Problem statement.
Below is a listing. Copy each line of it that holds the word "réservations".
----
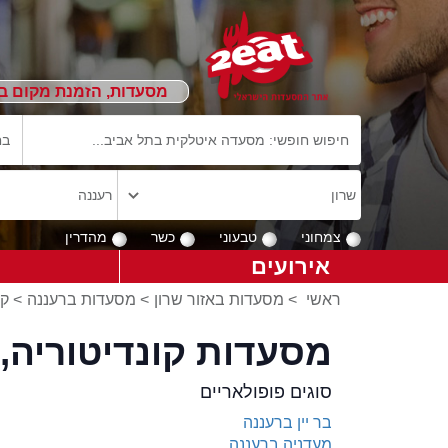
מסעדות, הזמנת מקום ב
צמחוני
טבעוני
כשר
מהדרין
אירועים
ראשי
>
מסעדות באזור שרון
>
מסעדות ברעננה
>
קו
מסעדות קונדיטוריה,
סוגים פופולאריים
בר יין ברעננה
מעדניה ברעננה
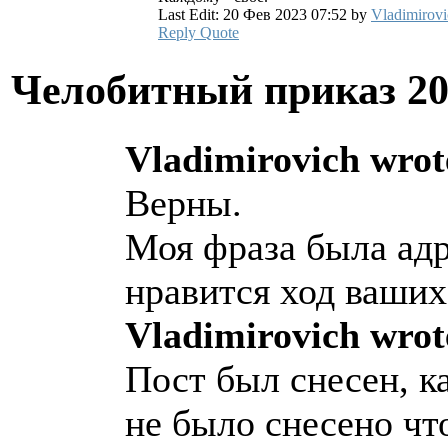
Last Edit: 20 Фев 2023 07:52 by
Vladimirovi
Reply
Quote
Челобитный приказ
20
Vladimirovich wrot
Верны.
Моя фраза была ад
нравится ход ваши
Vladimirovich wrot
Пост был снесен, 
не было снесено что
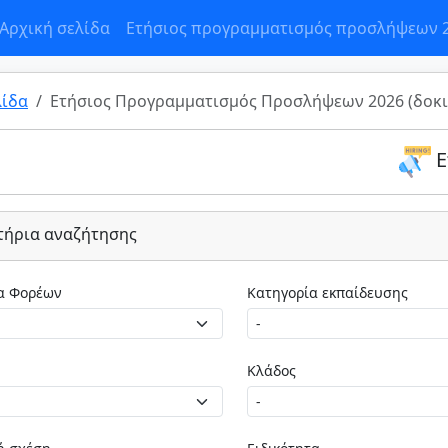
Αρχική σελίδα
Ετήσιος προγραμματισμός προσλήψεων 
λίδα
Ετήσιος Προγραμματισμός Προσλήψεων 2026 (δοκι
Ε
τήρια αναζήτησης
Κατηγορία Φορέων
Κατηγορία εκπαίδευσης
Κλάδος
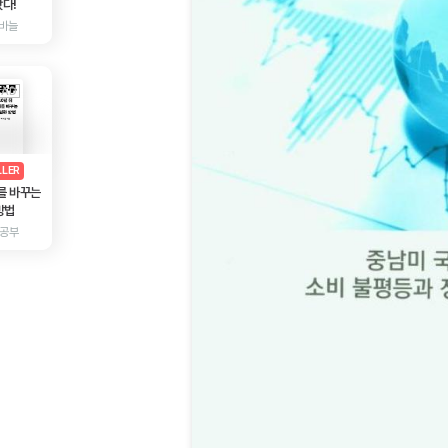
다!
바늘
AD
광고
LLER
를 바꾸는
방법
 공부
----
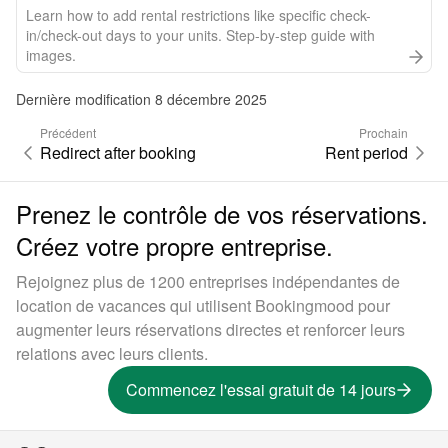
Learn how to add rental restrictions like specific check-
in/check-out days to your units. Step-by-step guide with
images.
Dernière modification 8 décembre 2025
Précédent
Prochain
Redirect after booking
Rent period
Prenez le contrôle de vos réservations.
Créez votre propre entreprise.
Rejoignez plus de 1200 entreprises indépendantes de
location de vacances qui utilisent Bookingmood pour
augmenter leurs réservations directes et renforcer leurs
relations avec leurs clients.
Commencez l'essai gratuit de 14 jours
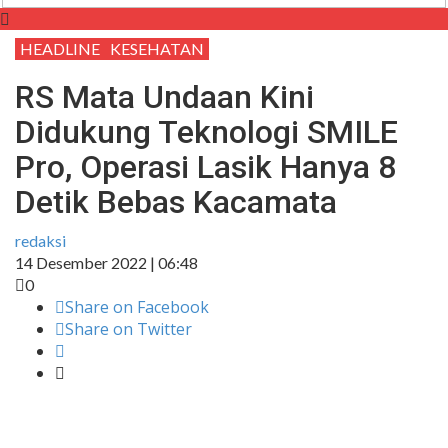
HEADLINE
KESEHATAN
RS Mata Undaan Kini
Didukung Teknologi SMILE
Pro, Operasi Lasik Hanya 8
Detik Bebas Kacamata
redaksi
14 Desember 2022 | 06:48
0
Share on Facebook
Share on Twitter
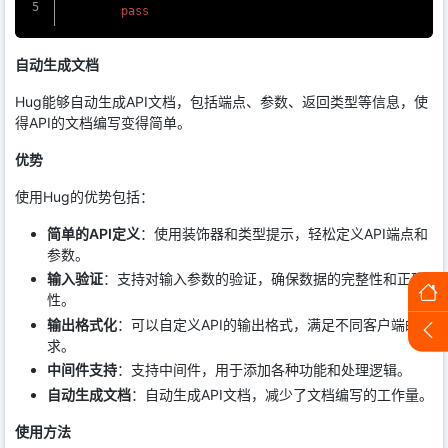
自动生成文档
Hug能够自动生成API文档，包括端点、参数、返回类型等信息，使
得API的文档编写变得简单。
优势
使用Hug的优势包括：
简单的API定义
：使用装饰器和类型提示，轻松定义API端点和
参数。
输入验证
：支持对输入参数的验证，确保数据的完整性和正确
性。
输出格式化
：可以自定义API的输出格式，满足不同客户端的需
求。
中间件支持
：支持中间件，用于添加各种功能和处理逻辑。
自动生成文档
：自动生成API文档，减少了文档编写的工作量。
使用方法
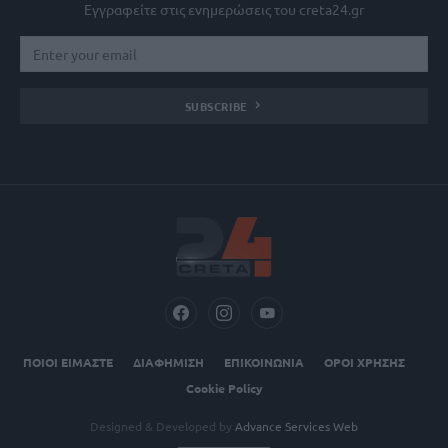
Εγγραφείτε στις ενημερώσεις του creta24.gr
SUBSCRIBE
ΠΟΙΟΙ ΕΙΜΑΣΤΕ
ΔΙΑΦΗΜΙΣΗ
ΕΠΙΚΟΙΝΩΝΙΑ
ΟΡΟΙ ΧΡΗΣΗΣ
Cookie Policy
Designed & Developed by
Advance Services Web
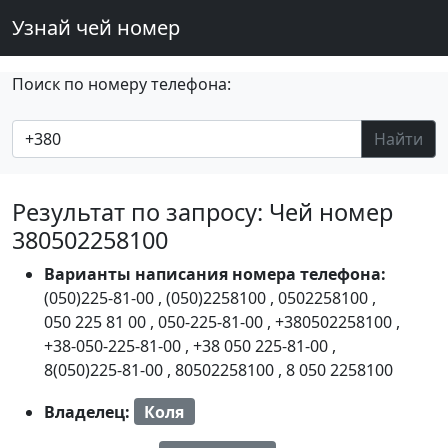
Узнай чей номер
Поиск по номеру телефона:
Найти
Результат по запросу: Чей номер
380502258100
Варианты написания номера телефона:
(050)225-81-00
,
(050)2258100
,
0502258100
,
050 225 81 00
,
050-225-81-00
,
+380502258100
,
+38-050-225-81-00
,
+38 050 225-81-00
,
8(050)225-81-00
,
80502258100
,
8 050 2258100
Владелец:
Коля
----
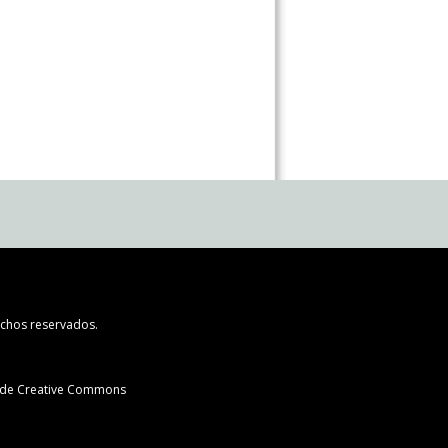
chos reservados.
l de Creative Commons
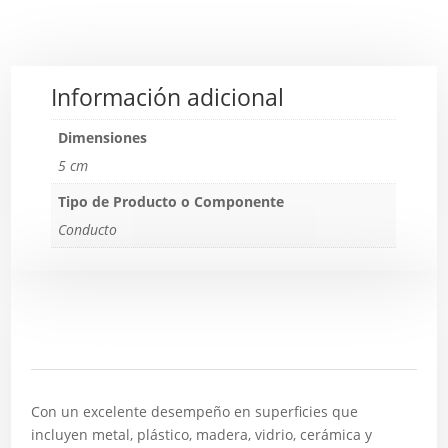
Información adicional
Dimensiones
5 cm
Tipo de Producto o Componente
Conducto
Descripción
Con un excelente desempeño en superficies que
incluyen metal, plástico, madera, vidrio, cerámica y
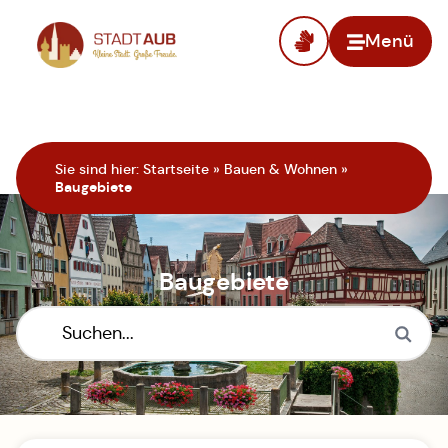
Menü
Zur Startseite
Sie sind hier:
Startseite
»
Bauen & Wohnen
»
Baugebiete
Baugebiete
----
Task solution.
Prenez le contrôle de vos réservations.
augmenter leurs réservations directes et renforcer leurs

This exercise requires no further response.